— Хватит ныть, — оборвала её Аннушка. — Я тебе говорила, Вещества больше нет.
— Тебе-то хорошо говорить. Ты молоденькая-красивишная…
— Донка, отстань. Поверь, если бы у меня было, я бы поделилась. Ходят слухи, что Контора получает откуда-то новый дженерик, а некоторые врут, что где-то есть невскрытые захоронки Ушедших, но я ничего об этом не знаю. Узнаю — ты первая в очереди, я обещала.
— Если глупенькая доверчивая Доночка к тому времени не помрёт… — мрачно ответила старуха.
Я слушал их препирательства краем уха, глядя в окно. Лимузин неспешно едет по улице красивого города, носом подпирая катящуюся впереди карету на высоких колёсах. В заднее стекло нам дышит пара запряжённых в массивный дилижанс лошадок. По мощённым крупной брусчаткой тротуарам прогуливаются люди, одетые несколько вычурно, но изящно. Они с интересом оглядывают машину, но пальцами не тычут — то ли воспитанные, то ли уже такое видали. Немного похоже на историческое кино про конец девятнадцатого века — именно кино, для реальности всё какое-то слишком ванильное. Чисто, празднично, как с картинки. Никакого мусора, никаких нищих, никаких грязных смердов, которые в тот исторический период обеспечивали функционирование городов своей мускульной силой.
— Интересный срез, — сказала Аннушка задумчиво, — но зачем он Малки?
— Лошади, — пояснила Донка, — тут все помешаны на лошадях. У Малкицадака племзавод скаковых рысаков. Был, наверное. А может, и сейчас есть, управляющие-то остались. Не знаю, как поделили наследство старого баро, знал ли кто-нибудь про эту его собственность.
— Лошадей, вроде бы, нельзя перемещать по Дороге?
— Да, это извечная цыганская боль. Лошади не выносят переходов, бесятся. А табор без лошадей — не табор. Так что Малки оттягивался тут — беговой ипподром, скачки, ставки, выставки… Настоящий цыган, не то что нынешние. Гордился чемпионскими коняшками, здешний дом был весь уставлен кубками. За это его привечал правящий дом, он чуть ли не крестник принцессы. Давно тут не была, девчушка, поди, уже королева.
— Чисто для души, не бизнес? — уточнила Аннушка.
— Почём мне знать? — пожала плечами Донка. — Я просто глойти. Приводила караван и шла в кабак. Кабаки тут были — заглядение, любой мужчинка был готов купить выпивку Доночке. Наверное, Малки чем-то и торговал, иначе это был бы не он. Но чем именно, мне было плевать.

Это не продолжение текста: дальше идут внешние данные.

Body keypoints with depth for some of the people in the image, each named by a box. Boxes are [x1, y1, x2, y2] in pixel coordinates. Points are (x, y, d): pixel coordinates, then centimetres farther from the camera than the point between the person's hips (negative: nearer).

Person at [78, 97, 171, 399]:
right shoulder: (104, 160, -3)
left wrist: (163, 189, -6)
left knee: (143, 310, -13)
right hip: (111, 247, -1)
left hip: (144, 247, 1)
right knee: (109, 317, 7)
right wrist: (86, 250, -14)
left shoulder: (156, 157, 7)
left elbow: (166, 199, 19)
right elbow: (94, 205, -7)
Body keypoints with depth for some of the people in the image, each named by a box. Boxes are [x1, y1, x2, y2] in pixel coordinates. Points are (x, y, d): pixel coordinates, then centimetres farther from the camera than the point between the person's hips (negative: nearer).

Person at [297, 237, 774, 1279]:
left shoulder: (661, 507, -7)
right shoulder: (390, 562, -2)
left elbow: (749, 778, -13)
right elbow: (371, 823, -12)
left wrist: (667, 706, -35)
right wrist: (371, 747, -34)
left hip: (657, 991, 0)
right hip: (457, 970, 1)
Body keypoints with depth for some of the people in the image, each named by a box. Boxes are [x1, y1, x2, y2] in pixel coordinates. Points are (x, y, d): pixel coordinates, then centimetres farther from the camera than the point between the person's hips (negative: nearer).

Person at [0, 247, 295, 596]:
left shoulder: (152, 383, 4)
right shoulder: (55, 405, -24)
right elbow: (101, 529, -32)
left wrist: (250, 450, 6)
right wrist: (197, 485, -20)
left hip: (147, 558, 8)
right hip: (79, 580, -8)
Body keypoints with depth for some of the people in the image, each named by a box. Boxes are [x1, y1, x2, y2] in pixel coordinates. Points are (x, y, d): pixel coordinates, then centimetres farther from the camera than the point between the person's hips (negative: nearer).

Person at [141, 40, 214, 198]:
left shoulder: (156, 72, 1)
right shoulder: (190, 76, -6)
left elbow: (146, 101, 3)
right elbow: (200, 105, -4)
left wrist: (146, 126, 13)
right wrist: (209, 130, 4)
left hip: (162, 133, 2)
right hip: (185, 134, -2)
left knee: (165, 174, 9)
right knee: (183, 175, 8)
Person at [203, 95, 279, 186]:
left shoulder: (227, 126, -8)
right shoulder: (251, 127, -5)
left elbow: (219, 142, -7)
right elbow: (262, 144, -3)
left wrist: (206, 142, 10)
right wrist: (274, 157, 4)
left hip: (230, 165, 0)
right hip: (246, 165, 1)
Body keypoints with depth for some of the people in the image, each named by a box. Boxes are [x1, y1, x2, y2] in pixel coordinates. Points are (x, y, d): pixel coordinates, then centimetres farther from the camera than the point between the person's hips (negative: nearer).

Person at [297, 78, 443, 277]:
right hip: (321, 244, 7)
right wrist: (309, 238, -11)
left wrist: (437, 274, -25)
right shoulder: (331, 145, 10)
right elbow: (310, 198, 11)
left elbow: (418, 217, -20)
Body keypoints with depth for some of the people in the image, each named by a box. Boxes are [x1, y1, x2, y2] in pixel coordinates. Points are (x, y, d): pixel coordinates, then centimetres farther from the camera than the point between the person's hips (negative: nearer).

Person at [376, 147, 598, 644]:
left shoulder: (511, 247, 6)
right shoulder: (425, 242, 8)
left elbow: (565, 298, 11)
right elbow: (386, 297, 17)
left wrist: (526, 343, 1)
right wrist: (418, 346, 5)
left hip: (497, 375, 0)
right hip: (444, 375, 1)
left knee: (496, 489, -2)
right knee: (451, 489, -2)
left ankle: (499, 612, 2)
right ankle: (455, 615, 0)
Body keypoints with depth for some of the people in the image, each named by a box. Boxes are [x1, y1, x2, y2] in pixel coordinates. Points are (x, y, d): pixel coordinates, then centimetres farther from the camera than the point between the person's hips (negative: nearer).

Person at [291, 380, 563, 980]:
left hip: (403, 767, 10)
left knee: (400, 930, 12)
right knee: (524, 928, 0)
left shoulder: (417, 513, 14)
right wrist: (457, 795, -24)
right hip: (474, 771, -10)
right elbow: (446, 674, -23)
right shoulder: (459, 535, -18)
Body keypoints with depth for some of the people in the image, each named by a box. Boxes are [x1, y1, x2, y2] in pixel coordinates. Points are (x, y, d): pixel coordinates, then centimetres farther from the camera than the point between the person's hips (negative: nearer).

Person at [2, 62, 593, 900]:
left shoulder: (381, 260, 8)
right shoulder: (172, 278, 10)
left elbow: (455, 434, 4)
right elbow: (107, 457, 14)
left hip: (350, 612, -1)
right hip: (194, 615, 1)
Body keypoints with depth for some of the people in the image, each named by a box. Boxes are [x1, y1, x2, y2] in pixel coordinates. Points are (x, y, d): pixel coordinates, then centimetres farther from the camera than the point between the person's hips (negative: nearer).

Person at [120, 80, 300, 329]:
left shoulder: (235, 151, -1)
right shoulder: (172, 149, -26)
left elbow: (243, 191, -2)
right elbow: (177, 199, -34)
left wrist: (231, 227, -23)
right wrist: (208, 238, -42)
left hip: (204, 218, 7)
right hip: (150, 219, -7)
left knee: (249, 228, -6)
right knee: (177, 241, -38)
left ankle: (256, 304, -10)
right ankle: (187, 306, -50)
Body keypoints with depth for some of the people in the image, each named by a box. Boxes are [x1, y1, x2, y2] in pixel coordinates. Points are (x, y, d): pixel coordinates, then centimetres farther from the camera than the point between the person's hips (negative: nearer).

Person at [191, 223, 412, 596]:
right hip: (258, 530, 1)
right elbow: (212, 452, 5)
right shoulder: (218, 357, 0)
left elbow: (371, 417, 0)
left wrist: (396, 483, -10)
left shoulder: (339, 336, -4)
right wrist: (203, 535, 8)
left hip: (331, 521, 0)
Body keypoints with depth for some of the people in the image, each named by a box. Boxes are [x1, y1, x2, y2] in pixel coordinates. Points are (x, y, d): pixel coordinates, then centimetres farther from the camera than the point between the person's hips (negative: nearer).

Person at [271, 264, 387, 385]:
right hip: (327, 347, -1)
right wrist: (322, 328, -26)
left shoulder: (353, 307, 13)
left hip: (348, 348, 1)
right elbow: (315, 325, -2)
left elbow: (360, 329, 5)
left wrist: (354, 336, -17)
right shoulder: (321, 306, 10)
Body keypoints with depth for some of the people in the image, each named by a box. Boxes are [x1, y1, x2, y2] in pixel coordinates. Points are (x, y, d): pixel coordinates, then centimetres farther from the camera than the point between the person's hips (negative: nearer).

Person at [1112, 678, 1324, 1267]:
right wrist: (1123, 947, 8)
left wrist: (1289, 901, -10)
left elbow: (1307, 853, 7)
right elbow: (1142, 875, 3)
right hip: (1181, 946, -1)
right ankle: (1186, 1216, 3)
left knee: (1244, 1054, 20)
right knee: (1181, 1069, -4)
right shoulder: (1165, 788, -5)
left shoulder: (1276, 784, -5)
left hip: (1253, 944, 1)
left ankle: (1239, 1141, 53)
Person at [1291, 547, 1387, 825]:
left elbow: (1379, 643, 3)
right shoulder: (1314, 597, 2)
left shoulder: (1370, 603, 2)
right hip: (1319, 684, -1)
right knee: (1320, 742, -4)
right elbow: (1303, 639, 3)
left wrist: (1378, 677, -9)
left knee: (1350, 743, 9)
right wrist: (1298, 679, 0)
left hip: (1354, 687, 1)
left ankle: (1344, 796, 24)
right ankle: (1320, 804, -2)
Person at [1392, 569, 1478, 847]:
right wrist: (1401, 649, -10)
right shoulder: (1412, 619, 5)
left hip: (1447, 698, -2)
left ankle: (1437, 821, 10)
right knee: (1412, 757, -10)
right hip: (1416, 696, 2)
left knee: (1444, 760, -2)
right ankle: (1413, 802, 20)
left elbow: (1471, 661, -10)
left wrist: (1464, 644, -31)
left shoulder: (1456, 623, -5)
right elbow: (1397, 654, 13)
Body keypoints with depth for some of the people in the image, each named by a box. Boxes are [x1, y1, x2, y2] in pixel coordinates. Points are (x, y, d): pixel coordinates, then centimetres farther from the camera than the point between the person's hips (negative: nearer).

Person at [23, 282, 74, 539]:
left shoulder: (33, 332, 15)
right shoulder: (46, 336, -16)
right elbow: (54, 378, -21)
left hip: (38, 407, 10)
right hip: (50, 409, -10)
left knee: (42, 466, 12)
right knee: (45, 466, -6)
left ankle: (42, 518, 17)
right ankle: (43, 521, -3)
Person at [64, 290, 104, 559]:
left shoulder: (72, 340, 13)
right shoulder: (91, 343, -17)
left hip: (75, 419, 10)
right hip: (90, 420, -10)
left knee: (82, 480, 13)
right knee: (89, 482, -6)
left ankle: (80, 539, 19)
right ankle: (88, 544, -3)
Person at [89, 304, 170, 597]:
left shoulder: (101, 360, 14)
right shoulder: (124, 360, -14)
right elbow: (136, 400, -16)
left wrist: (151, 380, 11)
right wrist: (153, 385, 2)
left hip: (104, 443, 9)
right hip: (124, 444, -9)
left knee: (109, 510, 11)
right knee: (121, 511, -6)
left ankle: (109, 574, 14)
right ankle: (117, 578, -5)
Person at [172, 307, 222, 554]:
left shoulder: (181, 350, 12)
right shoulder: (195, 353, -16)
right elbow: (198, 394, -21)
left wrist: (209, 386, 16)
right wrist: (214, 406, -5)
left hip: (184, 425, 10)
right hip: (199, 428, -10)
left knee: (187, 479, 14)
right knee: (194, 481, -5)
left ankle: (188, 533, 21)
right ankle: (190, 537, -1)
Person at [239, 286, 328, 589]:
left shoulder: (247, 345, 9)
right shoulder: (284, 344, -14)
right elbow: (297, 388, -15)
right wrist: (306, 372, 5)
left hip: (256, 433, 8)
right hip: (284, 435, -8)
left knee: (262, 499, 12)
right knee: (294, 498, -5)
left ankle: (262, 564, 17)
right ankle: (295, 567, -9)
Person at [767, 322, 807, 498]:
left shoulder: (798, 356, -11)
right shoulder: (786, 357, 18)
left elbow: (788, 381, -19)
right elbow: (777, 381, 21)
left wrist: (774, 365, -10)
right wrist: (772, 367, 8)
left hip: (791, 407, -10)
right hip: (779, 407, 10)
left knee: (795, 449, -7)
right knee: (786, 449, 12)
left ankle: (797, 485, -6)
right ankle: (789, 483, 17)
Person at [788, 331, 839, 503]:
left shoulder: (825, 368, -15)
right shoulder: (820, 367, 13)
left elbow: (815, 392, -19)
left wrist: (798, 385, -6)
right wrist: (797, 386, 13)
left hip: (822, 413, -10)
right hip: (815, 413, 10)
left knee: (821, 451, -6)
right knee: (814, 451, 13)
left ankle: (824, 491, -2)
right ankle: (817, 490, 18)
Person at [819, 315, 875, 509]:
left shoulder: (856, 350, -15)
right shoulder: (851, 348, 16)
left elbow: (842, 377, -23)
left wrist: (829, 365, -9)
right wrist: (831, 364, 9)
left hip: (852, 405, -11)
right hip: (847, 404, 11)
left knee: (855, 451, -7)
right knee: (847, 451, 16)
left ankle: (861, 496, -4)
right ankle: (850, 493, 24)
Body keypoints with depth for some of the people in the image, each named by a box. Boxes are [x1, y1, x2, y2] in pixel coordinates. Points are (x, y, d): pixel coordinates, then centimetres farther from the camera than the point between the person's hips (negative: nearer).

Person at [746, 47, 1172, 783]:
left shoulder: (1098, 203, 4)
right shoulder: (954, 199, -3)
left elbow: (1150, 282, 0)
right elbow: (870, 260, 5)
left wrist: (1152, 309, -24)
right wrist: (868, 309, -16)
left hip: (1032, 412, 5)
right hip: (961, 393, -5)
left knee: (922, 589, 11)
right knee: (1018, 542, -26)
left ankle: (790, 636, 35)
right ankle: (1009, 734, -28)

Машину бодрой рысью догнал конный полицейский — статный усач в красивой форме. Поравнявшись, постучал в боковое стекло кончиком стека. Аннушка приоткрыла его, не останавливаясь.
— Мадам! — заявил представитель правопорядка. — Ваш экипаж нарушает правила!
— Какие именно? — поинтересовалась она.
— Этот променад закрыт для проезда транспорта на механической тяге. Вы, видимо, свернули не туда. Если вас не затруднит, впредь будьте внимательнее, пожалуйста!
— Благодарю, я приму во внимание, — кивнула Аннушка.
— Хорошего дня! — усач почтительно откозырял и оставил нас в покое.
— Надо же, какие страсти, — фыркнула девушка, поднимая стекло. — Куда дальше, Донка?
— На следующем перекрёстке направо. Мы хорошо срезали угол, Мирон будет в паре-тройке переходов.
— Этот мудак точно никуда не свернёт?
— Его глойти — удолбанная гранжем малолетка, знает только то, что я ей показала, тропить целину не умеет. Она просто не может уйти с маршрута, у неё голова лопнет.
Мы свернули с проспекта в боковую улицу, машина ускорилась, мир моргнул, за окнами сгустился туман. Мы на Дороге.
— Откуда взялся этот гранж? — спросила Аннушка. — Никогда о нём не слышала.
— Не знаю, — ответила старуха, — лет пять назад пошли слухи. Зоры у всех кончились, новых было не достать, глойти сжигали себя и всё равно не могли тащить караваны, как раньше. Малки, пока был жив, пытался заставить нас работать «упряжкой» по несколько глойти на один караван, как лошадей в телегу запрягают, но нифига не вышло, конечно. Как говорят среди наших: «У каждого глойти своя Дорога». Караваны уносило чёрт знает куда, несколько так и пропали с концами. Так что больше к этой идее не возвращались. Тогда-то и пошли шепотки, что, мол, где-то кто-то придумал такое ширево, что от него самый дохлый глойти становится сильнее, а кто и раньше был сильный — тот вообще сразу бог.